DOĞUŞ Gazetesi’ni zorunlu olarak sizlerden biraz gecikmeli olarak okuyorum.DOĞUŞ’a yeni arkadaşlar yazı yazmaya başladı.DOĞUŞ’un eski ve yeni yazarlarını ilgiyle okuyorum.Gazeteyi alır almaz öncelikle okuduğum iki yazar var.Sevgili Remzi GÜLTEKİN ve yeni arkadaşımız Soner İLHAN.Bu arkadaşları öncelikle okumamın nedeni ise yazılarında İznik haberlerine ağırlık verdikleri içindir.
Remzi GÜLTEKİN’in yazılarında “bir dokun bin ahh işit…” misali İznik’in bitip tükenmez sıkıntıları,yerel yöneticilerin vurdumduymazlığını okumak bana kendimi İznik’te hissettiriyor.Remzi Usta’nın yazıları içerik olarak sıkıntılı ama üslup olarak ürettiği çiniler kadar güzel…Remzi Usta,beynine, kalemine sağlık.Ben buralardan sesini duyuyorum.İnşallah bir gün duyması gerekenler de duyacaktır…Yılmadan yazmaya devam et lütfen…
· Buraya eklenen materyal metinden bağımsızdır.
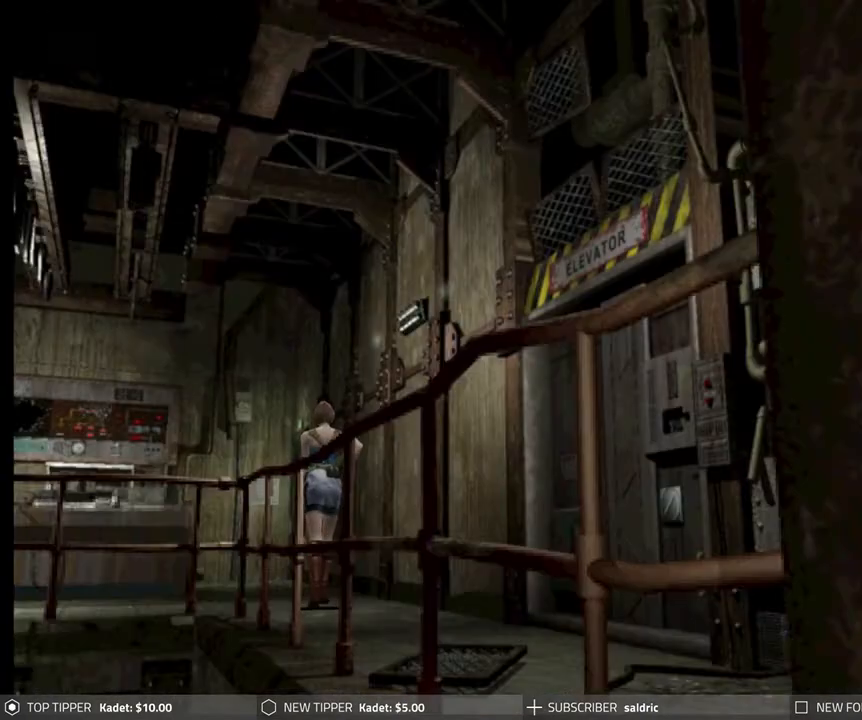
{"buttons": ["DPAD_DOWN"], "left_stick": "center", "events": []}
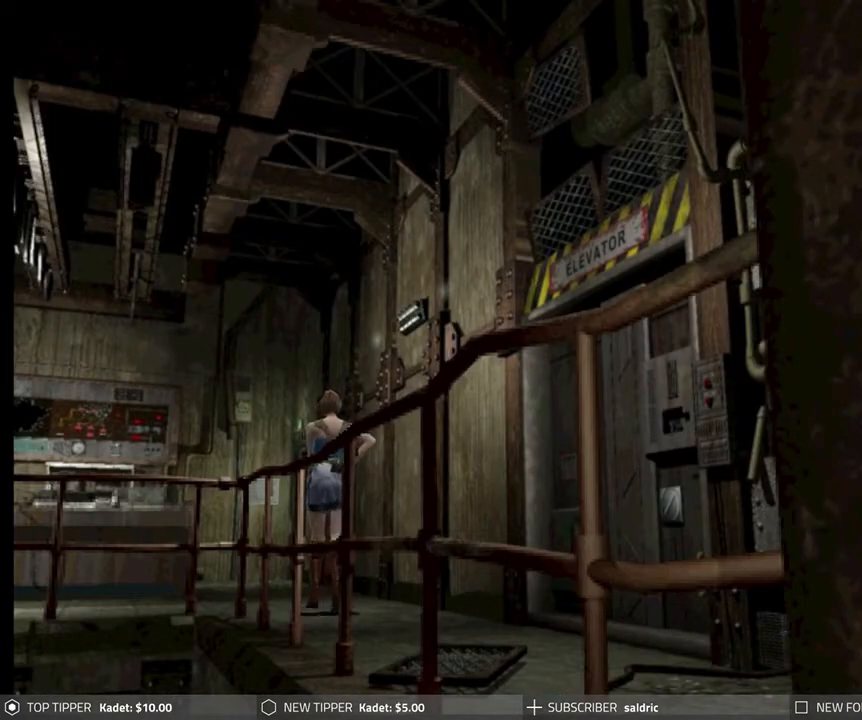
{"buttons": ["TRIANGLE"], "left_stick": "center", "events": [[400, "TRIANGLE", "down"], [417, "DPAD_DOWN", "up"]]}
Yeni arkadaşımız Soner İLHAN’da İznik’in sorunlarını belli ki çok iyi biliyor.İznik’ten gözlemleri,soruları ile İznik’in çağdaş bir kent olmak yerine nasıl köye dönüşen,giderek gerileyen bir kasaba olarak kalışını bizlere yansıtıyor.Bana biraz 2005 yılı başında Çarşamba Sohbetleri Grubu’nda gündeme getirdiğimiz “ kent kimliği,kentlilik bilinci,kent arşivi,kent müzesi” konularını anımsatıyor.Soner İLHAN arkadaşımız her halde o tarihlerde İznik’te değildi.O tarihlerde bizim bu toplantılarımıza katılmış olsaydı demek ki kendisinden çok yararlanacakmışız…
İznik’te sadece sorunları saptamak,hatta fotoğraflamak bile işe yaramıyor.İznik yerel yönetiminde bulunanlar bunlara gülüp geçiyor.Çünkü onların İznik diye bir derdi yok…Çağdaş bir kent nasıl olur,nasıl yönetilir,neler yapılır,neler yapılmaz onları hiç mi hiç ilgilendirmiyor.Onların ne Türkiye’deki ne de dünyadaki kentlerden haberi var…Bilim,kültür,sanat kavramlarını hiç duymamışlardır bile.Böyle olunca da bu yerel yöneticilerin çağdaş bir İznik düşünmesini,hayal etmesini beklemek biraz safdillik olur.Çünkü onlar ülkede ve İznik’te nasılsa çoğunluğu ele geçirdiler ya…Üstelik ne ülkede ne de İznik’te muhalefet de yok…Soru soran da yok,hesap soran da...Oraya kim otursa bu kasabayı yönetir.
Soner İLHAN arkadaşımın bu gazetede 19 Eylül tarihinde yayınlanan “İZNİK’TE BİR HAFTA SONU” başlıklı yazısını ilgiyle okudum.Arkadaşımız İznik’i çağdaş bir kent olarak hayal ediyor,kültür ve spor aktivitelerinin yoğun olduğu bu kentte yaşamanın ve hafta sonu program yapmanın güçlüklerinden bahsediyor.
Halil Ergün Kültür Merkezi’ndeki fotoğraf sergisine mi gitsin,K.Eryılmaz yüzme havuzuna mı gitsin,basket maçına mı gitsin…
Güzel bir hayaldi doğrusu.Böyle bir kentte ömrümün son demlerinde Lefke Kapı’ya yakın olsun diye ben de yaşamak isterdim…
Aslında her şey hayal etmekle başlar.Umarım hayallerin gerçek olur sevgili Soner İLHAN…Umarım aynı hayalleri bir gün İznik Belediye Başkanı da, iktidarı,muhalefeti ile Meclis üyeleri de kurar.Ya da İznik’i yeniden yönetmeye talip olacak siyasi partilerin İznikli yöneticileri de kurar.Çağdaş bir kenti,çağdaş İznik’i hayal etmek böyle bir kenti kurmak için işe başlamanın ilk adımıdır.
Umarım İznik’in rahat koltuklarında horlayanlar da bir gün uyanır ve bu kasabadaki görevlerinin farkına varırlar.Hayallerin için teşekkürler sevgili Soner İLHAN…
Okurlarımın,dostlarımın ve tüm İzniklilerin Şeker Bayramı’nı kutlarım.